ケガの功名?でTwitterを使いこなせるように

 インターネットやスマホを使いこなすには、必要に迫られることがもっとも効果を発揮する。2016年のSMAP解散騒動をきっかけにスマホ操作スキル、とくにTwitter検索スキルを急激に上達させたファンが少なくない。

「ジャニーズのアイドルはSNSを全然やらないから、必要ないかなと思ってTwitterはあまり使っていませんでした。去年、SMAPが解散するかどうかと騒がれ始めたときからは一日に何度も見ています。主に”スマアカ”と呼ばれる、情報集めが得意なファンのアカウントをフォローしています。私は5スマ、5人のSMAPを応援するアカウントを主にフォロー。アンリーと呼ばれる、自分の推し以外はすべて排斥するアンチなファンのアカウントは慎重に避けます。そういうアカウントのつぶやきを見てしまうと、心をえぐられるので」(30代・会社員女性)

 ファンの間での有名アカウントによる拡散力は、意外に大きい。

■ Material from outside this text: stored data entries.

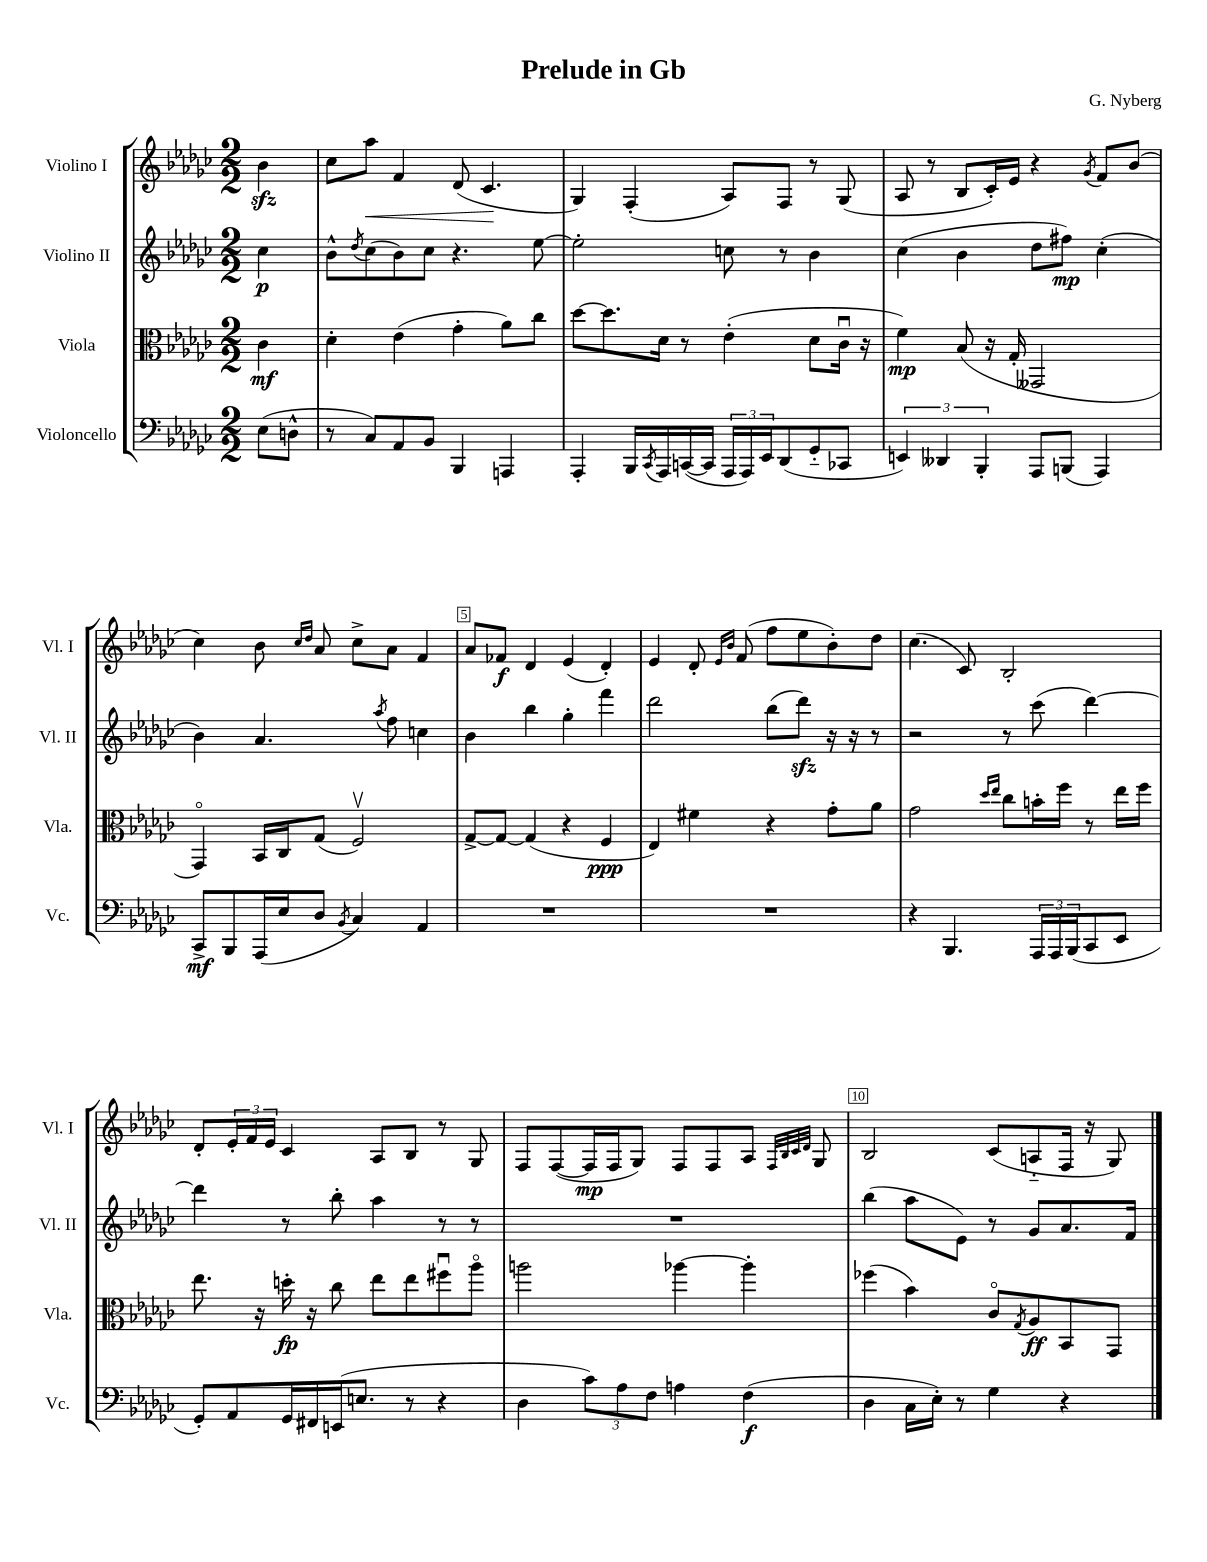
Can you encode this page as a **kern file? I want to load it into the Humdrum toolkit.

**kern	**kern	**kern	**kern
*staff4	*staff3	*staff2	*staff1
*clefF4	*clefC3	*clefG2	*clefG2
*k[b-e-a-d-g-c-]	*k[b-e-a-d-g-c-]	*k[b-e-a-d-g-c-]	*k[b-e-a-d-g-c-]
*M2/2	*M2/2	*M2/2	*M2/2
(8E-	4c-	4cc-	4b-
8D^^	.	.	.
=	=	=	=
8r	4d-'	8b-^^	8cc-
.	.	8qdd-	.
8C-)	.	(8cc-	8aa-
8AA-	(4e-	8b-)	4f
8BB-	.	8cc-	.
4BBB-	4g-'	4.r	(8d-
.	.	.	4.c-
4AAA	8a-)	.	.
.	8cc-	[8ee-	.
=	=	=	=
4AAA-'	[8dd-	2ee-']	4G-)
.	8.dd-]	.	.
16BBB-	.	.	(4F'
8qCC-	.	.	.
16AAA-	16d-	.	.
([16CC	8r	.	.
16CC]	.	.	.
24AAA-	(4e-'	8cc	8A-)
24AAA-)	.	.	.
24EE-	.	.	.
(8DD-	.	8r	8F
8GG-'~	8d-	4b-	8r
8CC-	16c-u	.	(8G-
.	16r	.	.
=	=	=	=
6EE)	4f)	(4cc-	8A-
.	.	.	8r
6DD--	.	.	.
.	(8B-	4b-	8B-
6BBB-'	.	.	.
.	16r	.	16c-')
.	16G-'	.	16e-
8AAA-	2GG--	8dd-	4r
(8BBB	.	8ff#)	.
.	.	.	8qg-
4AAA-)	.	(4cc-'	8f
.	.	.	(8b-
=	=	=	=
8CC-^	4GG-o)	4b-)	4cc-)
8BBB-	.	.	.
(16AAA-	16BB-	4.a-	8b-
16E-	16C-	.	.
.	.	.	16qqcc-
.	.	.	16qqdd-
8D-	(8G-	.	8a-
8qBB-	.	.	.
4C-)	2Fv)	.	8cc-^
.	.	8qaa-	.
.	.	8ff	8a-
4AA-	.	4cc	4f
=	=	=	=
1r	[8G-^	4b-	8a-
.	8G-_	.	8f-
.	(4G-]	4bb-	4d-
.	4r	4gg-'	(4e-
.	4F	4fff	4d-')
=	=	=	=
1r	4E-)	2ddd-	4e-
.	4f#	.	8d-'
.	.	.	16qqe-
.	.	.	16qqb-
.	.	.	(8f
.	4r	(8bb-	8ff
.	.	8ddd-)	8ee-
.	8g-'	16r	8b-')
.	.	16r	.
.	8a-	8r	8dd-
=	=	=	=
4r	2g-	2r	(4.cc-
4.BBB-	.	.	.
.	.	.	8c-)
.	16qqdd-	.	.
.	16qqee-	.	.
.	8cc-	8r	2B-'
24AAA-	16b'	(8ccc-	.
24AAA-	.	.	.
.	16ff	.	.
(24BBB-	.	.	.
8CC-	8r	[4ddd-)	.
8EE-	16ee-	.	.
.	16ff	.	.
=	=	=	=
8GG-')	8.ee-	4ddd-]	8d-'
8AA-	.	.	24e-'
.	.	.	24f
.	16r	.	.
.	.	.	24e-
16GG-	16dd'	8r	4c-
16FF#	16r	.	.
(16EE	8cc-	8bb-'	.
8.E	.	.	.
.	8ee-	4aa-	8A-
8r	8ee-	.	8B-
4r	8ff#u	8r	8r
.	8aa-o	8r	8G-
=	=	=	=
4D-	2aa	1r	8F
.	.	.	([8F
12c-)	.	.	16F]
.	.	.	16F
12A-	.	.	.
.	.	.	8G-)
12F	.	.	.
4A	[4aa-	.	8F
.	.	.	8F
(4F	4aa-']	.	8A-
.	.	.	32qqF
.	.	.	32qqB-
.	.	.	32qqc-
.	.	.	32qqd-
.	.	.	8G-
=	=	=	=
4D-	(4ff-	(4bb-	2B-
16C-	4b-)	8aa-	.
16E-')	.	.	.
8r	.	8e-)	.
4G-	8c-o	8r	(8c-
.	8qG-	.	.
.	8A-	8g-	8A'~
4r	8BB-	8.a-	16F
.	.	.	16r
.	8GG-	.	8G-)
.	.	16f	.
==	==	==	==
*-	*-	*-	*-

6月19日の朝からSMAPメンバーのうち稲垣吾郎、草なぎ剛、香取慎吾の3人が9月で現在の所属事務所を退社すると報じられた。Twitterで情報共有しているファンたちは、前日夜に前出の複数のスマアカがリツイートした、報道関係者がつぶやいては消した退社情報を閲覧済みだったため、大きな話題となってすでに拡散されていた。

「3人が事務所を辞めるという今回の話は、最初にリツイートで知りました。それによれば翌朝4時に情報解禁だったので、本当かどうか確かめるために朝4時を待っていました」(前出・会社員女性)

 6月19日になると、朝4時台や5時台の早朝から、情報番組では街頭インタビューの模様が放送された。出勤前に番組を見たというある40代男性は「朝4時からファンの人が街にいるってすごいね」と、敏感に反応するファンの様子に驚いていた。前もって情報が拡散されていたことを考えれば、早朝から街頭でインタビューに答えられるファンがいても不思議はない。

 SMAPファンにはTwitterの検索機能を使いこなす人も少なくない。ファンによって記録されたラジオ番組で話したことなど様々な出来事が、Twitterで拡散されることが多いからだ。ファンによる記録を探すのは、事務所の方針でインターネット配信や再配信にほぼ対応しないため、その放送時間を聞き逃す・見逃すと二度と情報を得られないためだ。Twitterには不向きといわれる保存についても、ツールを使いこなすことで補っている。

「以前は、Twitterは友だちとやりとりするくらいでした。今では、定期的にTwitter検索をして、情報を集めるのが習慣になっています。ハッシュタグや検索、記録に残すためにIFTTTを使ってメールにまとめたり、Dropboxに残すとか、いろいろ使うようになりました。必死になると使えるようになるものなんですね」(30代・公務員女性)

 Twitter経由の情報は真偽不明なものが多く、混乱させられるのではないか。そんな危惧を振り払うように、SMAPファンは集まって情報の精査を試み、新たな交流ツールとして楽しんでいるという。

「ハッシュタグで繋がって、勝手に彼らの明るい未来を想像したりするんです。たとえば、16日の木村(拓哉)くんのラジオと、18日のしんつよ(香取慎吾と草なぎ剛)のラジオで同じ『Fly』をかけていたから、『#Fly』というハッシュタグをつけて、何を言われてもSMAPはやっぱり繋がっているんだよねと盛り上がっていました。それなのに、まるで5人が分断しているかのような情報を盛んに流すメディアもあって、悲しいです」(40代・団体職員)

 ハッシュタグや有名アカウントを経由して繋がることにより、オフ会のように共通の話題で盛り上がるだけではない。事務所退社が報じられて以来、多くのSMAPファンによって、冷静に分析して、ファンとして何を信じるべきかという分析を続けている。そこには、インターネット普及期に盛んに言われた「集合知」によって、情報の精度を上げるシステムが存在しているかのようだ。

「事務所を辞める3人、本人たちのコメントがまだないんです。KAT-TUNの赤西仁が辞めるとき、最後には本人によるコメントが発表されました。だから3人が自分から説明してくれるまで理由は分からないんだよという呼びかけがあります。それに先日、テレビ局を動かすのはSNSよりメールだっていうビジネス記事があるとTwitterで拡散されてきたので、彼らの番組が事務所を退社しても続くように、放送局にはメールを送ろうという呼びかけもしています」(20代・大学生)

 SMAPファンによるSNS活動には、同好のファンに呼びかけてLINEグループをつくる動きもある。しかし、応援している人が少なくないと世間に知らしめるためにも、公衆の面前ともいえるTwitterという場所で活動することを選んでいるファンが多いようだ。